Just moments before, as they’d awaited the preacher in the courtyard outside the inn, Isabel completely had missed the import of an unfortunate and short-tempered jibe Deirdre had made.
It all had begun late the evening before, when an audible howling and grunting had erupted from somewhere nearby. Deirdre had been raised on a large family farm. The sound of animals rutting, both human and barnyard, was as familiar to her as a sparrow’s cry. So, she’d promptly rolled over and gone to sleep.
But the nature and provenance of the feral howls and growls, which were still discernable until just before dawn, had seemed a frightening mystery to Isabel. When the woman finally had found the gumption to inquire about them
, Deirdre, still a bit cranky without her breakfast, had grumbled that it was the demon getting its exercise — she really needed to mind her tongue — a statement to which a much-relieved Isabel had replied that the correct word was “exorcise,” before going on to further extol the virtues of the Right Reverend Moorcroft Ainsley.
“Are such things common hereabouts?” Isabel asked even now.
“Uhh … I’m sorry?” It took Deirdre a moment to realize what she was being asked.
“Exorcisms. Are those common hereabouts?”

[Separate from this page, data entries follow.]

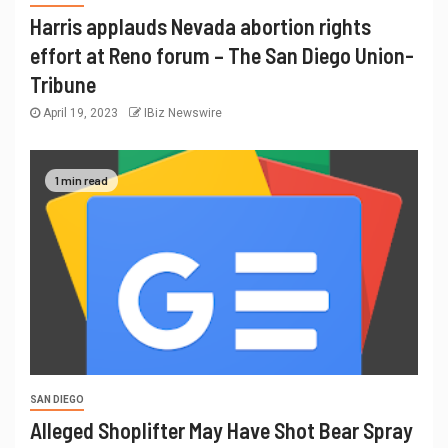
Harris applauds Nevada abortion rights
effort at Reno forum – The San Diego Union-
Tribune
April 19, 2023
IBiz Newswire
1 min read
SAN DIEGO
Alleged Shoplifter May Have Shot Bear Spray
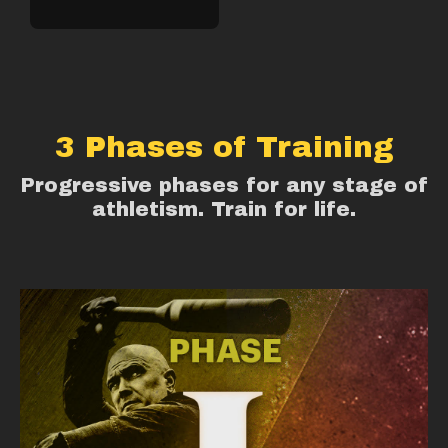
3 Phases of Training
Progressive phases for any stage of
athletism. Train for life.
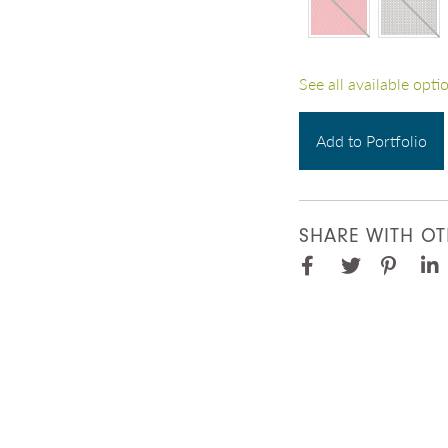
See all available opti
Add to Portfolio
SHARE WITH OT
Facebook
Pinter
Twitter
Lin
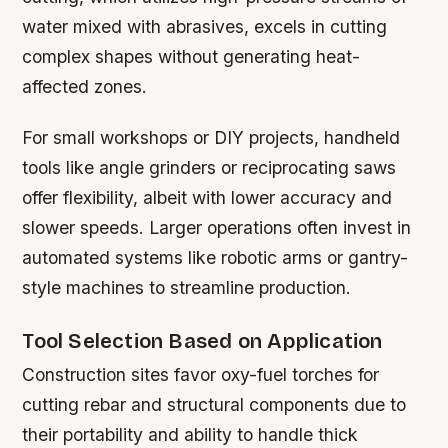
water mixed with abrasives, excels in cutting
complex shapes without generating heat-
affected zones.
For small workshops or DIY projects, handheld
tools like angle grinders or reciprocating saws
offer flexibility, albeit with lower accuracy and
slower speeds. Larger operations often invest in
automated systems like robotic arms or gantry-
style machines to streamline production.
Tool Selection Based on Application
Construction sites favor oxy-fuel torches for
cutting rebar and structural components due to
their portability and ability to handle thick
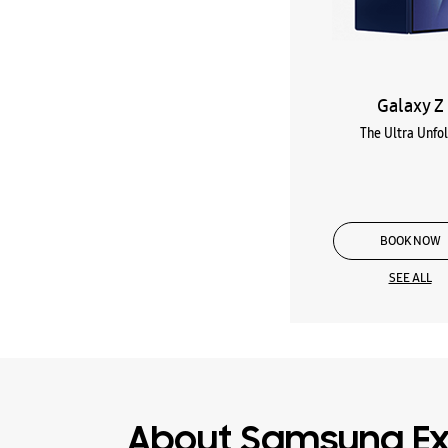
Galaxy Z
The Ultra Unfo
BOOK NOW
SEE ALL
About Samsung Ex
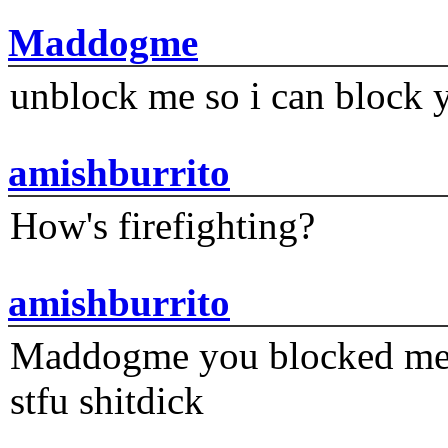
Maddogme
unblock me so i can block y
amishburrito
How's firefighting?
amishburrito
Maddogme you blocked me fi
stfu shitdick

“Oh … uh,” Deirdre didn’t know what to say until she saw the reverend walking down the outside staircase from the inn’s second floor, a brown package in his hand and a disheveled Mrs. Villeneuve waving a hasty goodbye behind him. Deirdre gave the woman a moment to slip back indoors. “Oh, you should ask the reverend. Here he comes.”
The cheerful, almost gleeful, look of the minister seemed to put Isabel off for a moment. When she began to ask about the reverend’s nocturnal doings, he corrected her.
“Ah, one of the lesser known rites of our faith. The good landlady and I were attempting to speak in tongues, so as to channel the animus of the Walking God’s nature spirit.” He smiled sweetly. “Truly, it can be disconcerting for the uninitiated.”
By that time, he was leading the two women out onto the road, where he produced from the package he carried some bread, cheese, and lovely summer sausage. They talked more as they ambled westward, the reverend occasionally greeting passersby or uttering sweet benedictions to the faithful as they went. The locals were nothing but smiles for the amiable murderer and lecher.
“At this time of year,” the reverend informed them as they neared the town’s western gate, “we should have no trouble hitching a ride on a cargo wagon heading west. Most go that way empty after discharging their cargo along the coast and are happy to make a few farthings hauling anything or anyone.”
It was no surprise that the three travelers soon comfortably were seated on the back of a hay wagon headed for the town of Gatsby, the county seat, which was near where Isabel hoped to find Sir Brian Mayfield and where the preacher informed them that they might likewise encounter Sir Alexis de Vere.